On March 17, the House Ways and Means Subcommittee on Human Resources held a hearing, “Expanding Opportunities by Funding What Works: Using Evidence to Help Low-Income Individuals and Families Get Ahead.”

“We have solid evidence to support increased investments in programs that help families get ahead,” said Joan Entmacher, vice president for Family Economic Security, National Women’s Law Center. Ms. Entmacher noted, “I’ll just give a just few examples, focusing on programs within the jurisdiction of the Ways and Means Committee, where solid evidence calls for further investments…The EITC [Earned Income Tax Credit] has been dramatically effective in increasing work effort by single mothers. But it provides virtually no help to a childless adult working full-time in a minimum wage job. Indeed, millions of childless workers are taxed into, or deeper into, poverty by federal income and payroll taxes. By increasing the EITC for workers without qualifying children, as policy makers in both parties have proposed, Congress could reward and encourage their work.” She added, “There’s widespread agreement about the effectiveness of home visiting programs for vulnerable families. Ron Haskins [Co-Director, Center on Children and Families, Budgeting for National Priorities, Brookings Institution] highlighted home visiting as one of the programs that ‘produce solid impacts that can last for many years.’ But when the program came up for reauthorization in 2014, it was only reauthorized for a year – and that expires in just two weeks, on March 31. There’s no reason – and little time – to wait.”

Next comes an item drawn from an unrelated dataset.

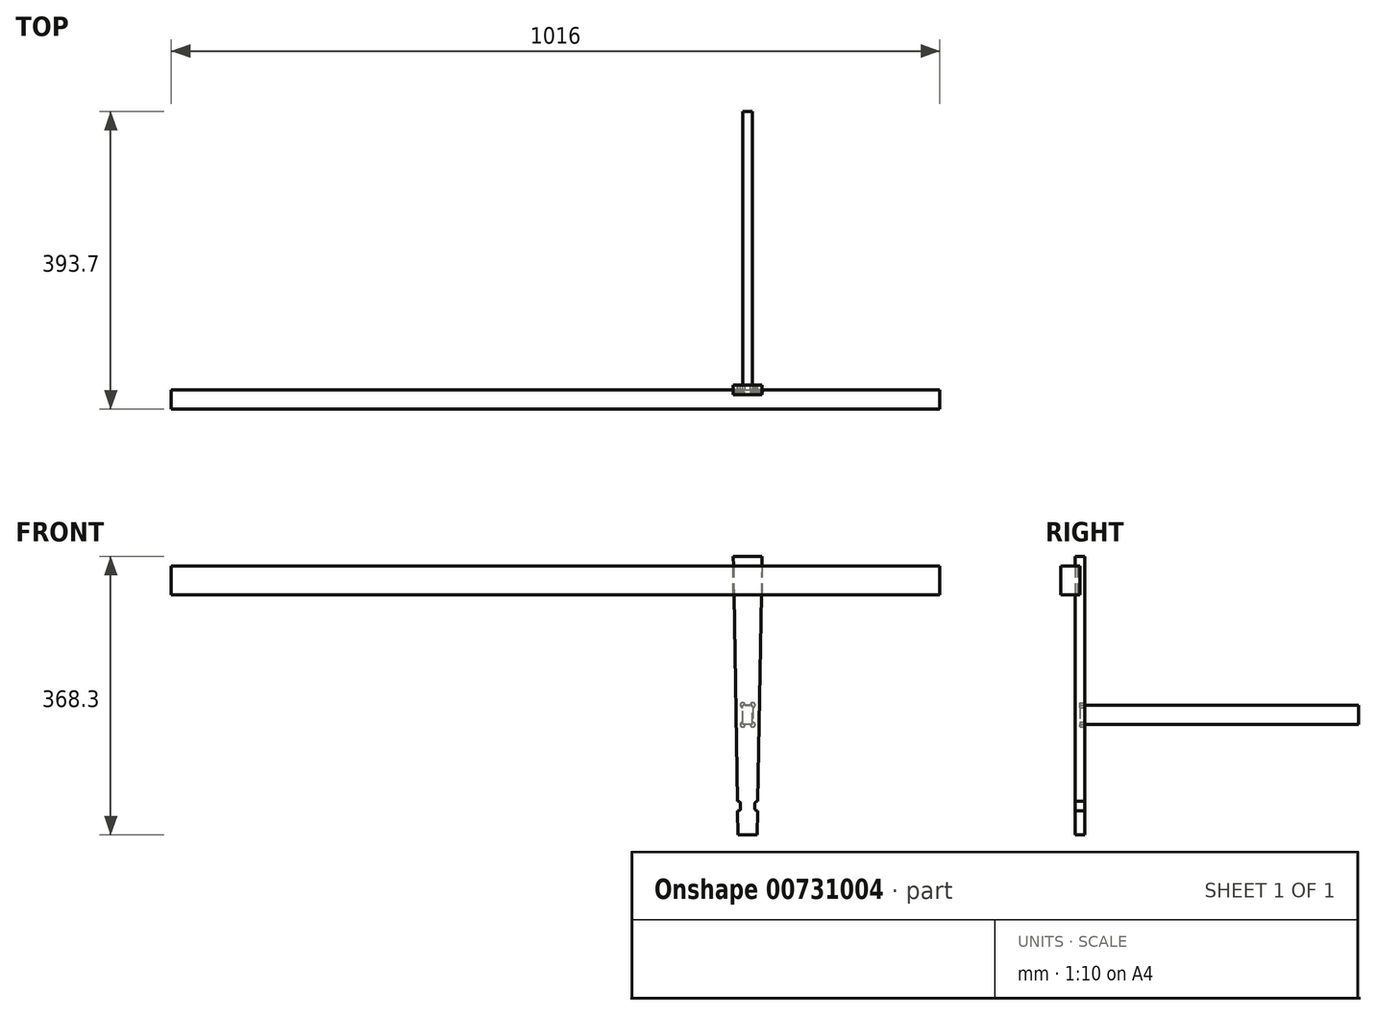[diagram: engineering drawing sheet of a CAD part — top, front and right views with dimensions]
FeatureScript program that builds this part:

“The effectiveness of federal programs is often unknown,” said David Muhlhausen, research fellow in Empirical Policy Analysis, The Heritage Foundation. He continued, “Many programs operate for decades without ever undergoing thorough scientific evaluations. In Do Federal Social Programs Work?, I reviewed 20 scientifically rigorous multisite experimental evaluations of federal social programs published since 1990. Except for the welfare-to-work programs, federal social programs have been consistently found to be ineffective…Evidence-based policymaking is based upon using scientifically rigorous impact evaluations to improve policy decisions. Rigorous impact evaluations that use random assignment provide policymakers improved capability to exercise oversight of government programs and be more effective stewards of the federal purse. There is little merit in continuing programs that fail to ameliorate their targeted social problems. Programs that are unknown to work or that do not work at all do not deserve continued funding. Congress needs to take the lead in making sure that the social programs it funds are evaluated. First, when authorizing a new social program or reauthorizing an existing program, Congress should specifically mandate multisite experimental (random assignment) evaluation of the program.”